What is optic neuritis (ON)?
Inflammation of the optic nerve causing acute/subacute vision loss, pain with eye movement, and dyschromatopsia; most commonly demyelinating.
List major clinical subtypes of optic neuritis.
Papillitis (optic disc swelling), retrobulbar neuritis (normal disc early), neuroretinitis (disc edema + macular star), and perineuritis (sheath-predominant).
Which systemic diseases most commonly underlie demyelinating ON?
Multiple sclerosis (MS), myelin oligodendrocyte glycoprotein antibody disease (MOGAD), neuromyelitis optica spectrum disorder (NMOSD, AQP4-IgG).
Typical age/sex distribution for idiopathic demyelinating ON?
Young adults (20–45 years), female predominance.
Cardinal symptoms of ON?
Pain with eye movement, decreased visual acuity, color desaturation (red), central scotoma, RAPD if unilateral.
Preferred imaging modality and protocol for suspected ON.
MRI of orbits with and without gadolinium using fat-suppressed T1 post-contrast and STIR/T2; include brain MRI with FLAIR to assess MS lesions.
Typical MRI appearance of ON on T2/STIR.
T2/STIR hyperintensity and swelling of an optic nerve segment.
Typical MRI appearance of ON on post-contrast T1 fat-sat.
Intraneural enhancement of the affected segment; often short-segment in typical demyelinating ON.
Does ON restrict diffusion on DWI?
Classically no frank diffusion restriction; may show variable signal—true restriction suggests ischemic optic neuropathy or abscess.
Role of CT in ON.
Limited for demyelinating ON; may help exclude calcified lesions (meningioma) or trauma/sinonasal disease if needed.
What optic nerve segments can be involved on MRI?
Intraocular (disc), intraorbital, canalicular, intracranial segments; the optic chiasm and tracts may also be involved.
What segment length favors typical MS-related ON?

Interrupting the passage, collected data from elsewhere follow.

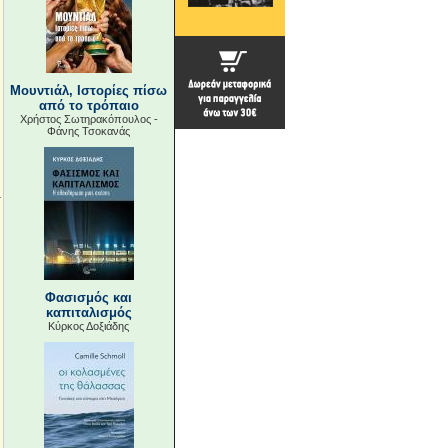
Μουντιάλ, Ιστορίες πίσω
από το τρόπαιο
Χρήστος Σωτηρακόπουλος -
Φάνης Τσοκανάς
Φασισμός και
καπιταλισμός
Κύρκος Δοξιάδης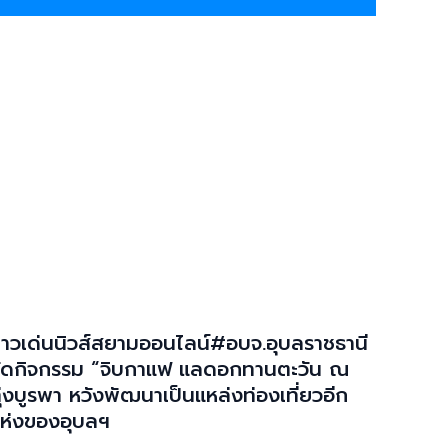
่าวเด่นนิวส์สยามออนไลน์#อบจ.อุบลราชธานี
ัดกิจกรรม “จิบกาแฟ แลดอกทานตะวัน ณ
ุ่งบูรพา หวังพัฒนาเป็นแหล่งท่องเที่ยวอีก
ห่งของอุบลฯ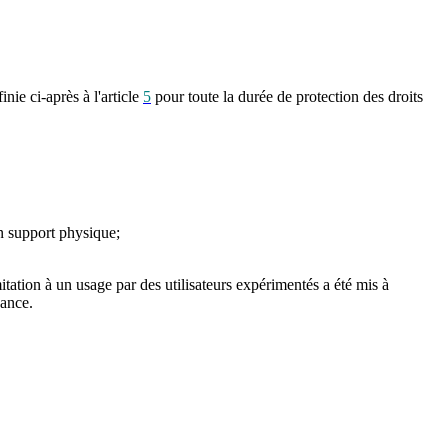
nie ci-après à l'article
5
pour toute la durée de protection des droits
n support physique;
itation à un usage par des utilisateurs expérimentés a été mis à
sance.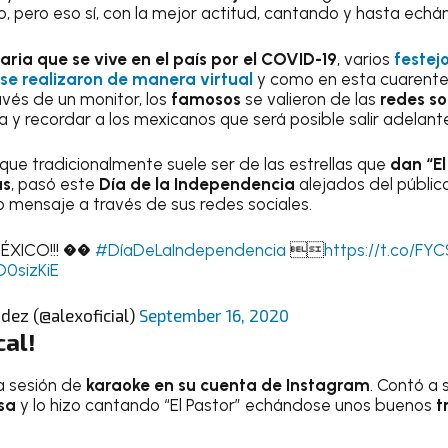
co, pero eso sí, con la mejor actitud, cantando y hasta ech
itaria que se vive en el país por el COVID-19
, varios
festej
se realizaron de manera virtual
y como en esta cuarente
avés de un monitor, los
famosos
se valieron de las
redes so
y recordar a los mexicanos que será posible salir adelant
 que tradicionalmente suele ser de las estrellas que
dan “El
as
, pasó este
Día de la Independencia
alejados del públic
o mensaje a través de sus redes sociales.
MÉXICO!!! ��
#DíaDeLaIndependencia

https://t.co/F
D0sizKiE
dez (@alexoficial)
September 16, 2020
cal!
a sesión de
karaoke en su cuenta de Instagram
. Contó a 
sa
y lo hizo cantando “El Pastor” echándose unos buenos
t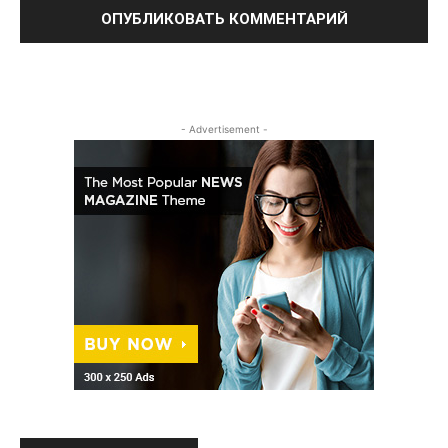
- Advertisement -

Short-segment (1–2 cm) involvement of intraorbital nerve, unilateral.
What segment pattern favors NMOSD-related ON?
Longitudinally extensive involvement (>50% of nerve length), chiasm/tract involvement, often bilateral, severe edema.
What segment pattern favors MOGAD-related ON?
Anterior optic nerve with optic disc edema, long-segment intraorbital involvement, frequent bilateral disease; perineural enhancement may occur.
Imaging hallmark of optic perineuritis.
Circumferential peri-sheath ‘tram-track’ or ‘doughnut’ enhancement sparing the nerve core; can extend along scleral insertion.
What does pain with eye movement indicate in ON?
Stretch of the inflamed optic nerve sheath and intraconal tissues—common in demyelinating ON.
Time course of visual loss in ON.
Worsens over several days, typically peaks by 1–2 weeks, then gradually improves.
What is Uhthoff phenomenon?
Worsening of visual function with heat/exercise, seen in demyelinating disease.
What is Pulfrich phenomenon?
Perception of distorted motion due to inter-ocular latency differences; may occur after ON.
Key finding from the Optic Neuritis Treatment Trial (ONTT) about IV steroids.
IV methylprednisolone speeds visual recovery and reduces short-term MS conversion risk; does not change final visual acuity.
ONTT finding on oral prednisone alone.
Oral prednisone alone increased the risk of ON recurrence and is not recommended as monotherapy.
Long-term prognosis of typical ON.
Most recover to 20/40 or better within months, but subtle color/contrast deficits may persist.
Risk of MS after a first episode of ON.
Strongly related to brain MRI: presence and number of white matter lesions predict higher conversion risk.
List ‘atypical ON’ red flags.
Severe/progressive vision loss, poor steroid response, bilateral or recurrent ON, longitudinally extensive MRI, perineural enhancement, hemorrhagic disc, or systemic infection/inflammation.